Canoë, 30 avril 2011

Livre référence:
Elles ont fait l’Amérique

Chercher la femme

Ce n’est pas évident de sortir la femme des oubliettes de l’histoire officielle. Pendant mille ans, on les a reléguées à des rôles de mères, de brodeuses et de religieuses. Les hommes les préféraient bonnes maîtresses de maison que lettrées et elles n’avaient qu’accidentellement accès à des postes de pouvoir. Heureusement, les choses ont changé. Un peu.

Ben oui, je suis féministe.
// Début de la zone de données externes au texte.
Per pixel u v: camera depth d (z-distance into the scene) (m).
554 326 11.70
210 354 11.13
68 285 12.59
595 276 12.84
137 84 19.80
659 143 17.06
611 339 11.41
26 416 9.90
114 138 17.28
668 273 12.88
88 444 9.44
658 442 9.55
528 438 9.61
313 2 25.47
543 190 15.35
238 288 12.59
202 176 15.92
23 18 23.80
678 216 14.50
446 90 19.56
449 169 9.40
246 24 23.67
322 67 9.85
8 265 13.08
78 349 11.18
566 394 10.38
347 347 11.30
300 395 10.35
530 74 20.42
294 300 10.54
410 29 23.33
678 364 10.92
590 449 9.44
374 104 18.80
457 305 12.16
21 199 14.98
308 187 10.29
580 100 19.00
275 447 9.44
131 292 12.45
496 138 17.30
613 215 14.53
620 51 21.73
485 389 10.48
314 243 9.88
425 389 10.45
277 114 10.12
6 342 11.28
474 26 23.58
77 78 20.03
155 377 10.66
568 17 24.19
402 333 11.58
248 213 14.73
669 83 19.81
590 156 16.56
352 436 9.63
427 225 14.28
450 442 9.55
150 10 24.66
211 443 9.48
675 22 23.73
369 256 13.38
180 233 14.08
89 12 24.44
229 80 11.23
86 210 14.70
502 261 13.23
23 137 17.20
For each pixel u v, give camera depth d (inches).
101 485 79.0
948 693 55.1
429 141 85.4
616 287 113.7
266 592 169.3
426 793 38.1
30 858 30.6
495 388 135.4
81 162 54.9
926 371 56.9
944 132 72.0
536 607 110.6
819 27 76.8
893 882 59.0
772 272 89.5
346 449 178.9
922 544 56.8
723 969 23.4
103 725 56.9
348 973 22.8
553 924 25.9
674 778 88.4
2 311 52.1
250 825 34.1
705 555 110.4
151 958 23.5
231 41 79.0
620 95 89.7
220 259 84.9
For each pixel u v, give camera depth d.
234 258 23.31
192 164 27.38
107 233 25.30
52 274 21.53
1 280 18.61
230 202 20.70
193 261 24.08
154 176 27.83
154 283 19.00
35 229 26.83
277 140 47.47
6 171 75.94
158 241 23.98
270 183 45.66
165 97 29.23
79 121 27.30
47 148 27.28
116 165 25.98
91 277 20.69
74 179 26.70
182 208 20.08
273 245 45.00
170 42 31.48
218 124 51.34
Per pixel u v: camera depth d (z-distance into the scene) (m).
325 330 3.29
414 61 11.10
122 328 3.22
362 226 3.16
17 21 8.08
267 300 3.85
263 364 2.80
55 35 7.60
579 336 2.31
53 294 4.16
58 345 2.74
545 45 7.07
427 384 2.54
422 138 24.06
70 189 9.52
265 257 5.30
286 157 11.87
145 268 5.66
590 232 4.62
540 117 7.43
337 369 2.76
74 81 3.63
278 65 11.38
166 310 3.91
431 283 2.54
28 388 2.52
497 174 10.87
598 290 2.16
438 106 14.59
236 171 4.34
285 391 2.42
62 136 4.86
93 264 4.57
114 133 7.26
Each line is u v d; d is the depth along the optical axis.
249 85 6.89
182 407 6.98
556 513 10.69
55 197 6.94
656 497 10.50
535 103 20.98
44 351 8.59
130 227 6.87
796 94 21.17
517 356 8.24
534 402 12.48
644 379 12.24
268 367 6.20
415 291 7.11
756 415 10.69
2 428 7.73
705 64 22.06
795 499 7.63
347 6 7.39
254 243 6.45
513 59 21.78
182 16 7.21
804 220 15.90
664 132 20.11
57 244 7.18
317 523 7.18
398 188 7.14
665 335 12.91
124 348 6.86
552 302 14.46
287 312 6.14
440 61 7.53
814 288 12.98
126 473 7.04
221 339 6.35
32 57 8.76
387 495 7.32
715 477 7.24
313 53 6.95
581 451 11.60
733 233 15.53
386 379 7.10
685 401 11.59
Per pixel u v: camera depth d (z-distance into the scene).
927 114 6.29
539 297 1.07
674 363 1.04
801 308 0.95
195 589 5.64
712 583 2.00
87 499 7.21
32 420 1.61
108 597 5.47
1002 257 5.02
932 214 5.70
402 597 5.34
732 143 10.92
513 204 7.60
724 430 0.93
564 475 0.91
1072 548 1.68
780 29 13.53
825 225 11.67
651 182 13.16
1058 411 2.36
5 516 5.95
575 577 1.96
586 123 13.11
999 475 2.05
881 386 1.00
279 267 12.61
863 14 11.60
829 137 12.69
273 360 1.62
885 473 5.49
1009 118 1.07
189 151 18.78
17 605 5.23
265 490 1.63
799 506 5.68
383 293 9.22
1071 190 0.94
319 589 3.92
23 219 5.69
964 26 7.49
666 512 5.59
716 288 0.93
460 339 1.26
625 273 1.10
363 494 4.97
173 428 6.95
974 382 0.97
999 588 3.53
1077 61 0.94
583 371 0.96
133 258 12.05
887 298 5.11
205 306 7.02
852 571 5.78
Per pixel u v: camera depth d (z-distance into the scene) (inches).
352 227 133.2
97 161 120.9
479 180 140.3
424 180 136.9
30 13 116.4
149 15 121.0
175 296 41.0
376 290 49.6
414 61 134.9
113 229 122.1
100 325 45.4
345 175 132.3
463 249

Le mot a souvent mauvaise presse, même auprès des filles, ce qui est étrange. Mais quand j’ai commencé mon cégep, en 1980, toutes les filles les plus intéressantes étaient féministes. Si je voulais sortir avec elles, il fallait bien que je prenne note!

Et j’ai si bien appris d’elles que c’est moi qui faisais la cuisine et la mère de mes enfants qui sortait les vidanges, quand nous vivions ensemble quelques années plus tard.

Je ne suis pas devenu un homme rose pour autant, mais peut-être quelque chose comme un homme roast-beef: brun à l’extérieur, rosé à l’intérieur. À cette époque pas si lointaine, les femmes revendiquaient (ce vilain verbe).

Maintenant, j’ai surtout l’impression qu’elles font du yoga. Ou alors le petit tapis de mousse roulé est devenu un accessoire mode incontournable. Le bien-être personnel a remplacé les préoccupations politiques et sociales.

Quand on parle matantisation des médias, c’est de ça qu’il est question, au fond. Il y a donc un certain courage dans le livre de Serge Bouchard et Marie-Christine Lévesque, Elles ont fait l’Amérique (De remarquables oubliés, tome 1), Lux éditeur, 432 pages.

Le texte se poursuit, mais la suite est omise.